WASHINGTON, D.C. — Two people, on average, die every day in the United States in accidents caused by motor vehicle operators who run red lights. Data culled together by the American Automobile Association (AAA) indicates that other drivers, vehicle passengers, bicycle riders, and pedestrians are in danger of dying because an impatient and reckless driver “blows through” a red light. For example, 939 people in the United States died in collisions caused by a motorist running a red light in 2017. The number of people who died is a 28 percent increase since 2012 and is the most in the last decade. To put it simply, people entering an intersection need to watch out for drivers who ignore the command of red lights because the drivers are utterly reckless, not paying attention, or could be intoxicated.
The statistics generated by AAA relating to accidents at red lights is astounding. Not only are the number of red-light accident deaths 28 percent greater than in 2012, but 46 percent of the people who died in those crashes also were passengers in the vehicle the committed the red-light infraction or were innocently riding in another vehicle. About five percent of the people killed were walking or riding a bicycle when hit by a vehicle that failed to come to a full stop for a red light.
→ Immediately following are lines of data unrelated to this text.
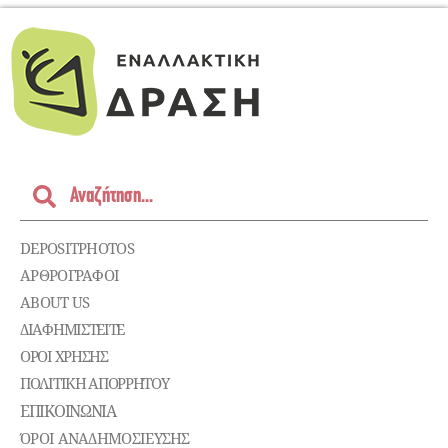
DEPOSITPHOTOS
ΑΡΘΡΟΓΡΑΦΟΙ
ABOUT US
ΔΙΑΦΗΜΙΣΤΕΊΤΕ
ΌΡΟΙ ΧΡΉΣΗΣ
ΠΟΛΙΤΙΚΉ ΑΠΟΡΡΉΤΟΥ
ΕΠΙΚΟΙΝΩΝΊΑ
ΌΡΟΙ ΑΝΑΔΗΜΟΣΙΕΥΣΗΣ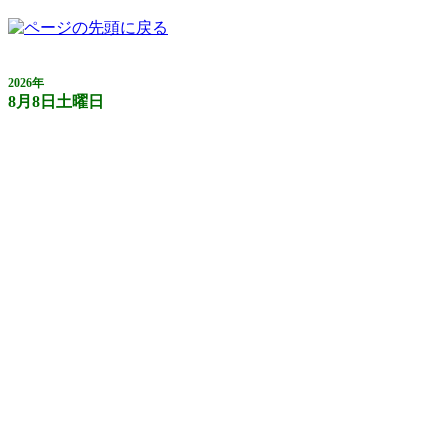
2026年
8月8日土曜日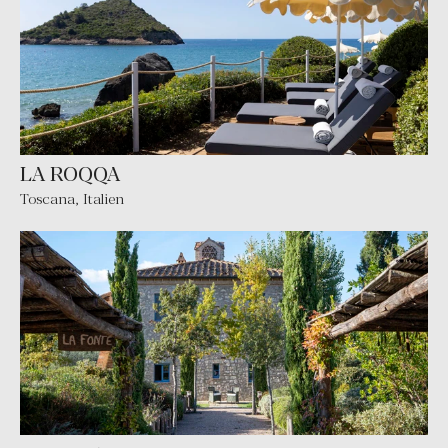
LA ROQQA
Toscana
,
Italien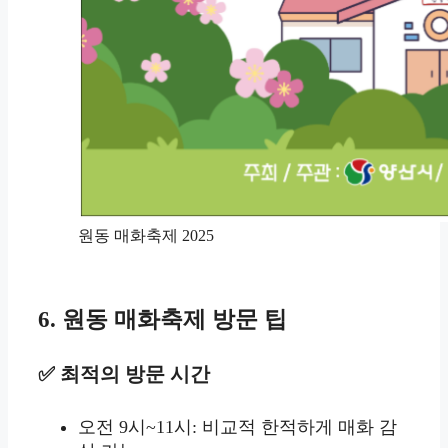
원동 매화축제 2025
6. 원동 매화축제 방문 팁
✅ 최적의 방문 시간
오전 9시~11시: 비교적 한적하게 매화 감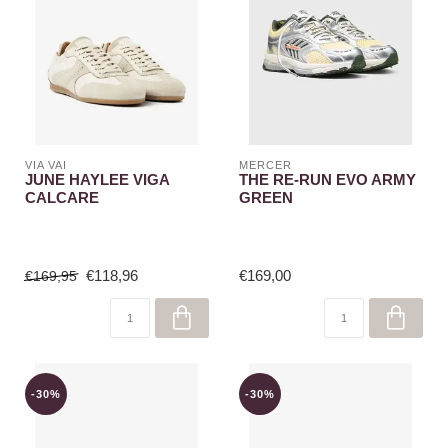
VIA VAI
MERCER
JUNE HAYLEE VIGA
THE RE-RUN EVO ARMY
CALCARE
GREEN
€118,96
€169,00
€169,95
-30%
-30%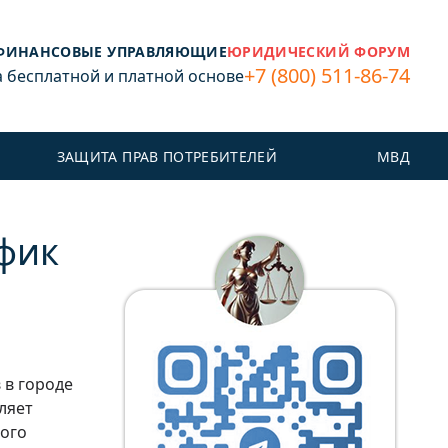
ФИНАНСОВЫЕ УПРАВЛЯЮЩИЕ
ЮРИДИЧЕСКИЙ ФОРУМ
+7 (800) 511-86-74
бесплатной и платной основе
ЗАЩИТА ПРАВ ПОТРЕБИТЕЛЕЙ
МВД
афик
 в городе
ляет
ного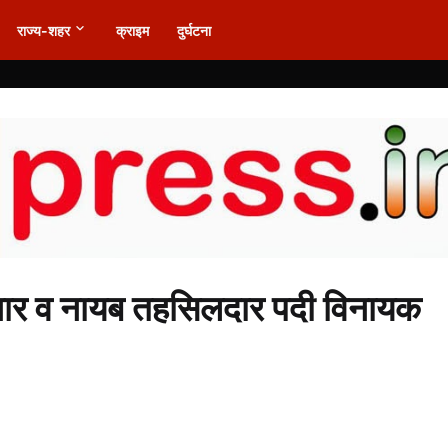
राज्य-शहर
क्राइम
दुर्घटना
नार व नायब तहसिलदार पदी विनायक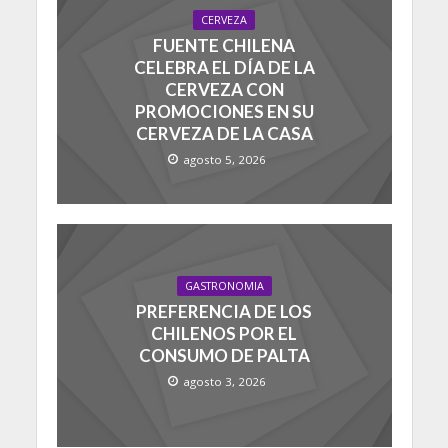
CERVEZA
FUENTE CHILENA
CELEBRA EL DÍA DE LA
CERVEZA CON
PROMOCIONES EN SU
CERVEZA DE LA CASA
agosto 5, 2026
GASTRONOMIA
PREFERENCIA DE LOS
CHILENOS POR EL
CONSUMO DE PALTA
agosto 3, 2026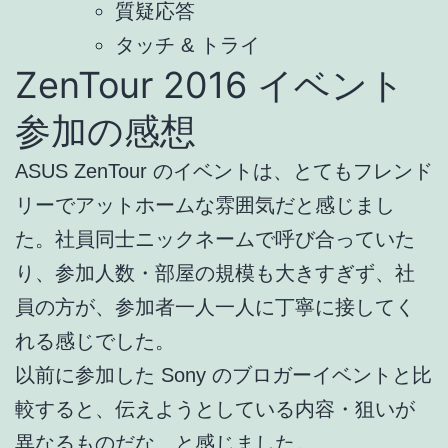
質疑応答
タッチ & トライ
ZenTour 2016 イベント
参加の感想
ASUS ZenTour のイベントは、とてもフレンド
リーでアットホームな雰囲気だと感じまし
た。社員同士ニックネームで呼び合っていた
り、参加人数・部屋の規模も大きすぎず、社
員の方が、参加者一人一人に丁寧に接してく
れる感じでした。
以前に参加した Sony のブロガーイベントと比
較すると、伝えようとしている内容・狙いが
異なるものだな、と感じました。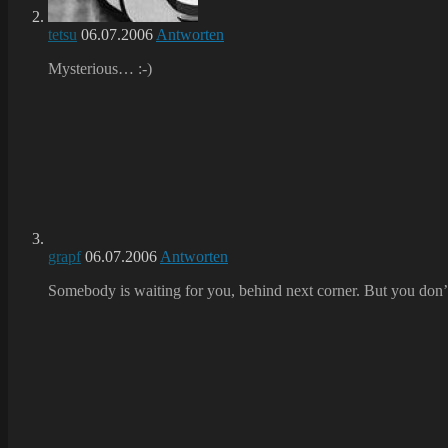
tetsu
06.07.2006
Antworten
Mysterious… :-)
grapf
06.07.2006
Antworten
Somebody is waiting for you, behind next corner. But you don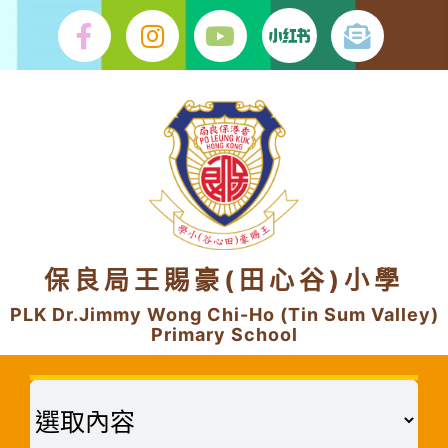
Skip
to
content
保良局王賜豪(田心谷)小學
PLK Dr.Jimmy Wong Chi-Ho (Tin Sum Valley)
Primary School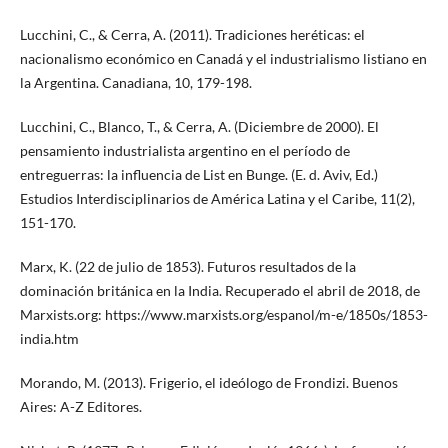
Lucchini, C., & Cerra, A. (2011). Tradiciones heréticas: el
nacionalismo económico en Canadá y el industrialismo listiano en
la Argentina. Canadiana, 10, 179-198.
Lucchini, C., Blanco, T., & Cerra, A. (Diciembre de 2000). El
pensamiento industrialista argentino en el período de
entreguerras: la influencia de List en Bunge. (E. d. Aviv, Ed.)
Estudios Interdisciplinarios de América Latina y el Caribe, 11(2),
151-170.
Marx, K. (22 de julio de 1853). Futuros resultados de la
dominación británica en la India. Recuperado el abril de 2018, de
Marxists.org: https://www.marxists.org/espanol/m-e/1850s/1853-
india.htm
Morando, M. (2013). Frigerio, el ideólogo de Frondizi. Buenos
Aires: A-Z Editores.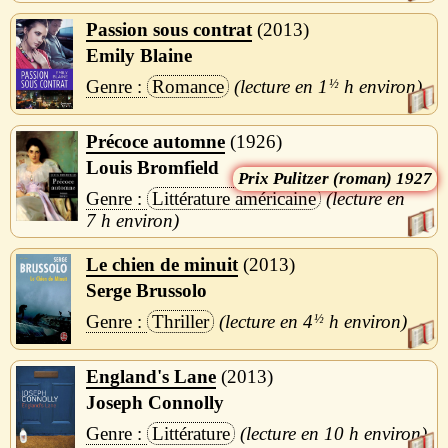
Passion sous contrat
2013
Emily Blaine
Romance
1
½
h
Précoce automne
1926
Louis Bromfield
Pulitzer (roman) 1927
Littérature américaine
7 h
Le chien de minuit
2013
Serge Brussolo
Thriller
4
½
h
England's Lane
2013
Joseph Connolly
Littérature
10 h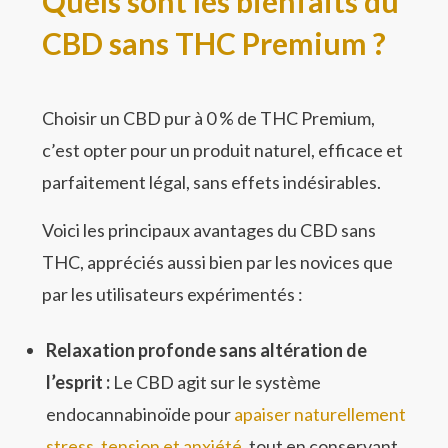
Quels sont les bienfaits du
CBD sans THC Premium ?
Choisir un CBD pur à 0 % de THC Premium,
c’est opter pour un produit naturel, efficace et
parfaitement légal, sans effets indésirables.
Voici les principaux avantages du CBD sans
THC, appréciés aussi bien par les novices que
par les utilisateurs expérimentés :
Relaxation profonde sans altération de
l’esprit :
Le CBD agit sur le système
endocannabinoïde pour
apaiser naturellement
stress, tension et anxiété
, tout en conservant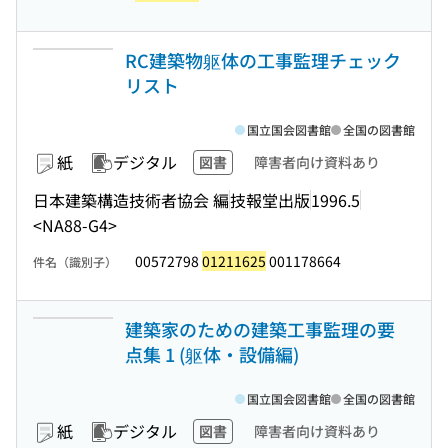
RC建築物躯体の工事監理チェック
リスト
国立国会図書館
全国の図書館
紙
デジタル
図書
障害者向け資料あり
日本建築構造技術者協会 編
技報堂出版
1996.5
<NA88-G4>
00572798
01211625
001178664
件名（識別子）
建築家のための建築工事監理の要
点集 1 (躯体・設備編)
国立国会図書館
全国の図書館
紙
デジタル
図書
障害者向け資料あり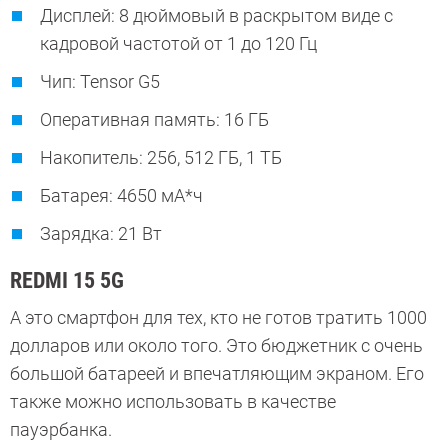
Дисплей: 8 дюймовый в раскрытом виде с
кадровой частотой от 1 до 120 Гц
Чип: Tensor G5
Оперативная память: 16 ГБ
Накопитель: 256, 512 ГБ, 1 ТБ
Батарея: 4650 мА*ч
Зарядка: 21 Вт
REDMI 15 5G
А это смартфон для тех, кто не готов тратить 1000
долларов или около того. Это бюджетник с очень
большой батареей и впечатляющим экраном. Его
также можно использовать в качестве
пауэрбанка.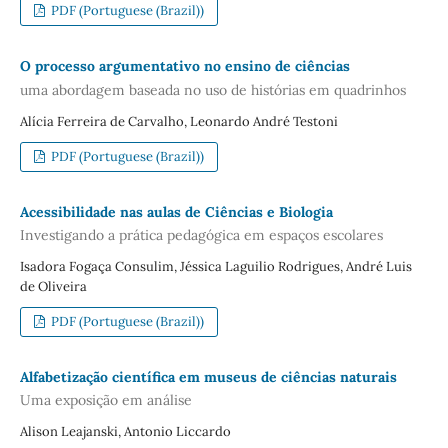
PDF (Portuguese (Brazil))
O processo argumentativo no ensino de ciências
uma abordagem baseada no uso de histórias em quadrinhos
Alícia Ferreira de Carvalho, Leonardo André Testoni
PDF (Portuguese (Brazil))
Acessibilidade nas aulas de Ciências e Biologia
Investigando a prática pedagógica em espaços escolares
Isadora Fogaça Consulim, Jéssica Laguilio Rodrigues, André Luis
de Oliveira
PDF (Portuguese (Brazil))
Alfabetização científica em museus de ciências naturais
Uma exposição em análise
Alison Leajanski, Antonio Liccardo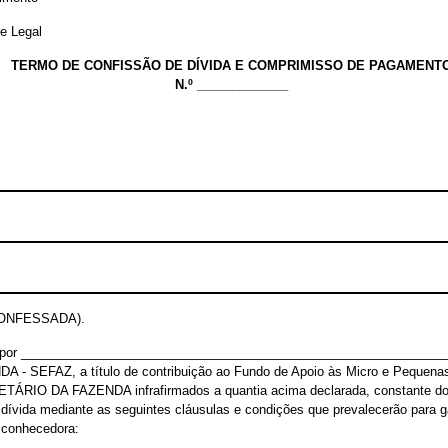
e Legal
TERMO DE CONFISSÃO DE DÍVIDA E COMPRIMISSO DE PAGAMENT
N.º _____________
CONFESSADA).
ada por ____________________________________________________________
SEFAZ, a título de contribuição ao Fundo de Apoio às Micro e Pequenas
ÁRIO DA FAZENDA infrafirmados a quantia acima declarada, constante do De
a dívida mediante as seguintes cláusulas e condições que prevalecerão para ga
a conhecedora: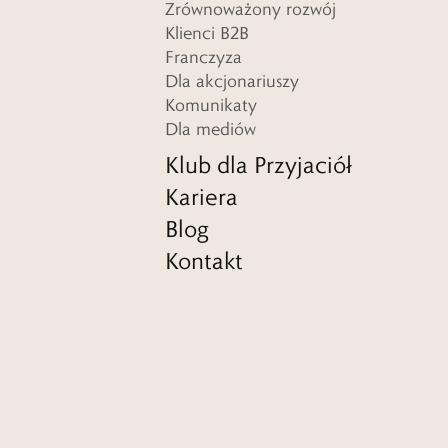
Zrównoważony rozwój
Klienci B2B
Franczyza
Dla akcjonariuszy
Komunikaty
Dla mediów
Klub dla Przyjaciół
Kariera
Blog
Kontakt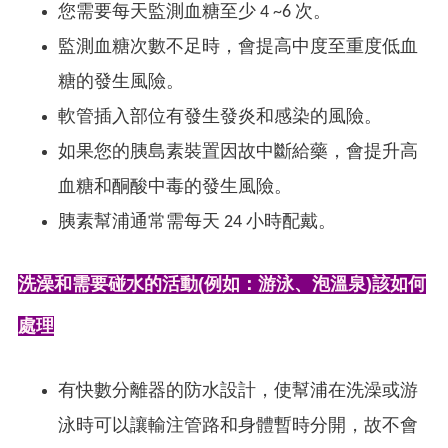
您需要每天監測血糖至少 4 ~6 次。
監測血糖次數不足時，會提高中度至重度低血
糖的發生風險。
軟管插入部位有發生發炎和感染的風險。
如果您的胰島素裝置因故中斷給藥，會提升高
血糖和酮酸中毒的發生風險。
胰素幫浦通常需每天 24 小時配戴。
洗澡和需要碰水的活動(例如：游泳、泡溫泉)該如何
處理
有快數分離器的防水設計，使幫浦在洗澡或游
泳時可以讓輸注管路和身體暫時分開，故不會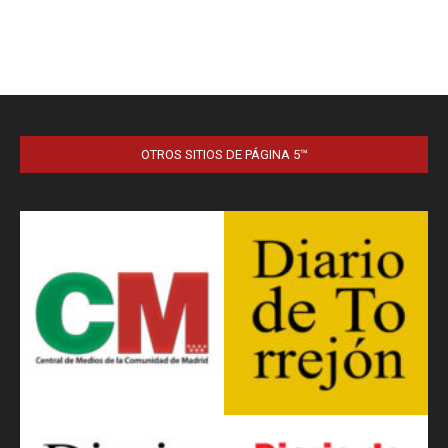
OTROS SITIOS DE PÁGINA 5™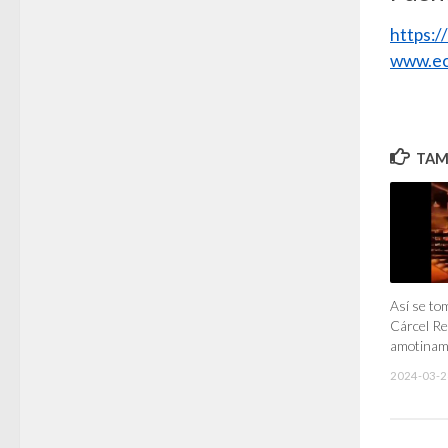
https:
www.ec
TAMB
Así se tom
Cárcel Reg
amotinam
2024-03-2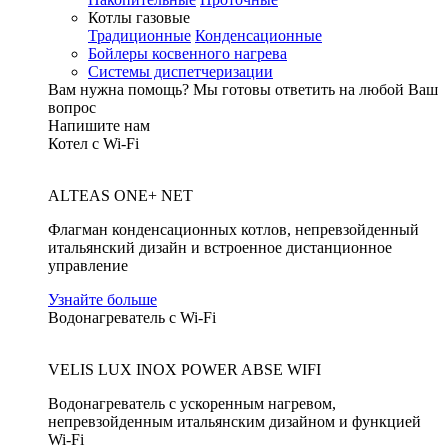
Котлы газовые
Традиционные
Конденсационные
Бойлеры косвенного нагрева
Системы диспетчеризации
Вам нужна помощь?
Мы готовы ответить на любой Ваш
вопрос
Напишите нам
Котел с Wi-Fi
ALTEAS ONE+ NET
Флагман конденсационных котлов, непревзойденный
итальянский дизайн и встроенное дистанционное
управление
Узнайте больше
Водонагреватель с Wi-Fi
VELIS LUX INOX POWER ABSE WIFI
Водонагреватель с ускоренным нагревом,
непревзойденным итальянским дизайном и функцией
Wi-Fi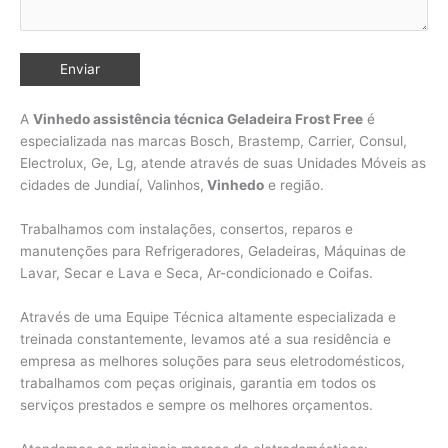
A
Vinhedo assistência técnica Geladeira Frost Free
é
especializada nas marcas Bosch, Brastemp, Carrier, Consul,
Electrolux, Ge, Lg, atende através de suas Unidades Móveis as
cidades de Jundiaí, Valinhos,
Vinhedo
e região.
Trabalhamos com instalações, consertos, reparos e
manutenções para Refrigeradores, Geladeiras, Máquinas de
Lavar, Secar e Lava e Seca, Ar-condicionado e Coifas.
Através de uma Equipe Técnica altamente especializada e
treinada constantemente, levamos até a sua residência e
empresa as melhores soluções para seus eletrodomésticos,
trabalhamos com peças originais, garantia em todos os
serviços prestados e sempre os melhores orçamentos.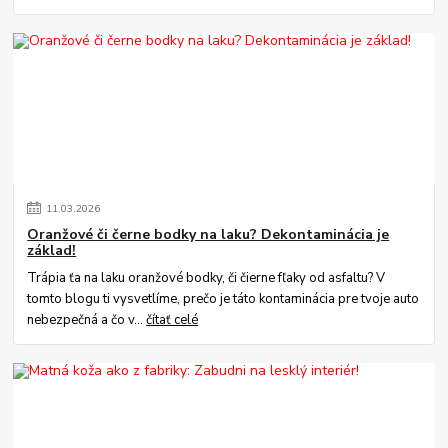
11
.
03
.
2026
Oranžové či černe bodky na laku? Dekontaminácia je
základ!
Trápia ťa na laku oranžové bodky, či čierne fľaky od asfaltu? V
tomto blogu ti vysvetlíme, prečo je táto kontaminácia pre tvoje auto
nebezpečná a čo v...
čítať celé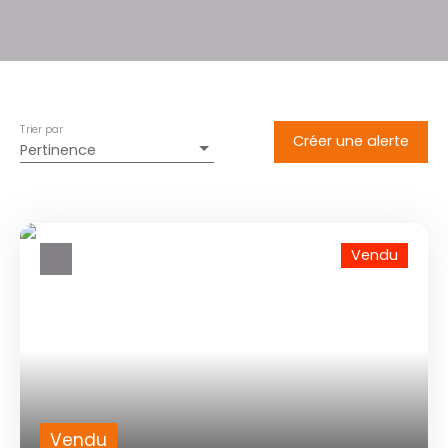
Trier par
Créer une alerte
Pertinence
Vendu
Vendu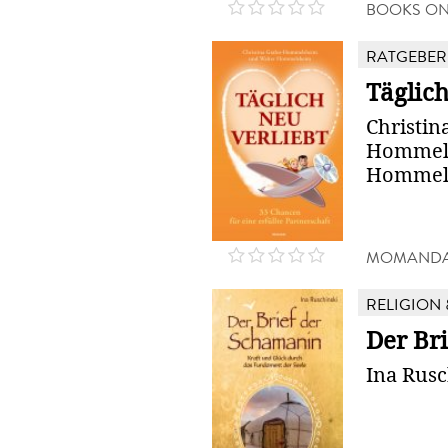
BOOKS O
RATGEBER
Täglich
Christin
Hommels
Hommel
MOMANDA
RELIGION 
Der Br
Ina Rusc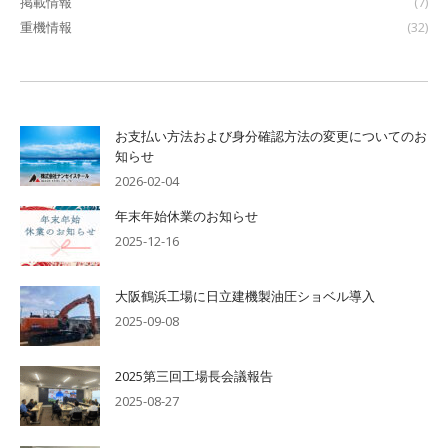
掲載情報
(7)
重機情報
(32)
お支払い方法および身分確認方法の変更についてのお
知らせ
2026-02-04
年末年始休業のお知らせ
2025-12-16
大阪鶴浜工場に日立建機製油圧ショベル導入
2025-09-08
2025第三回工場長会議報告
2025-08-27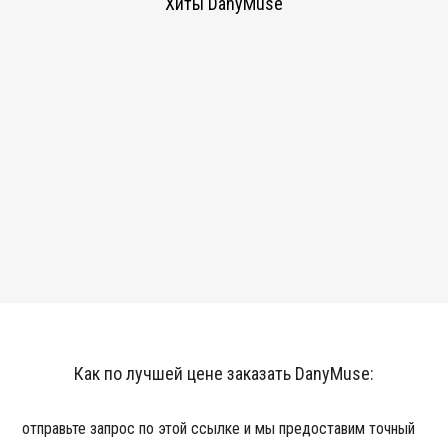
Хиты DanyMuse
Как по лучшей цене заказать DanyMuse:
отправьте запрос по этой ссылке и мы предоставим точный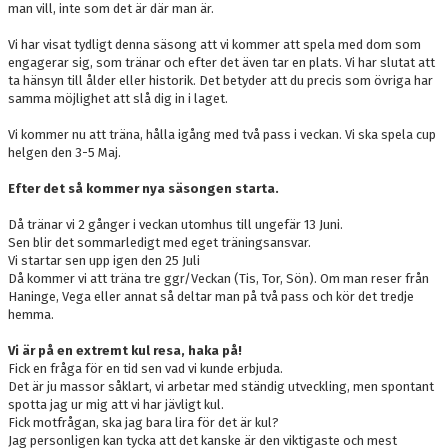
man vill, inte som det är där man är.
Vi har visat tydligt denna säsong att vi kommer att spela med dom som
engagerar sig, som tränar och efter det även tar en plats. Vi har slutat att
ta hänsyn till ålder eller historik. Det betyder att du precis som övriga har
samma möjlighet att slå dig in i laget.
Vi kommer nu att träna, hålla igång med två pass i veckan. Vi ska spela cup
helgen den 3-5 Maj.
Efter det så kommer nya säsongen starta.
Då tränar vi 2 gånger i veckan utomhus till ungefär 13 Juni.
Sen blir det sommarledigt med eget träningsansvar.
Vi startar sen upp igen den 25 Juli
Då kommer vi att träna tre ggr/Veckan (Tis, Tor, Sön). Om man reser från
Haninge, Vega eller annat så deltar man på två pass och kör det tredje
hemma.
Vi är på en extremt kul resa, haka på!
Fick en fråga för en tid sen vad vi kunde erbjuda.
Det är ju massor såklart, vi arbetar med ständig utveckling, men spontant
spotta jag ur mig att vi har jävligt kul.
Fick motfrågan, ska jag bara lira för det är kul?
Jag personligen kan tycka att det kanske är den viktigaste och mest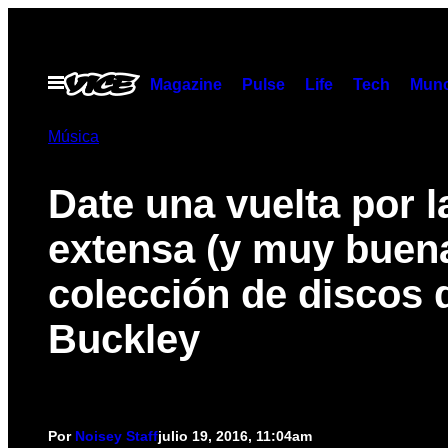
Saltar
al
contenido
Abrir
Magazine
Pulse
Life
Tech
Munc
Menú
Música
Date una vuelta por l
extensa (y muy buen
colección de discos d
Buckley
Por
Noisey Staff
julio 19, 2016, 11:04am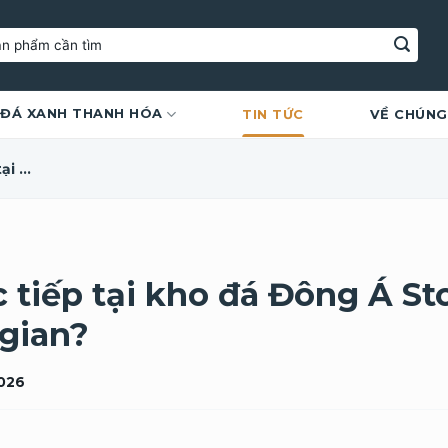
ĐÁ XANH THANH HÓA
TIN TỨC
VỀ CHÚNG
Tại sao nên mua đá trực tiếp tại kho đá Đông Á Stone thay vì qua đại lý trung gian?
c tiếp tại kho đá Đông Á St
 gian?
2026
Meanwhile, 35 percent of the people who died in red light crashes were the people who were driving the car that failed to stop.
AAA determined that the overwhelming majority of motorists in the country understand how dangerous failing to stop at a red light might be. AAA’s research shows that 85 percent of the people surveyed by AAA agrees that running a red light is dangerous. But, 33 percent of the same group questioned by AAA admitted to running a red light at least once in the previous thirty days when they could have otherwise safely stopped.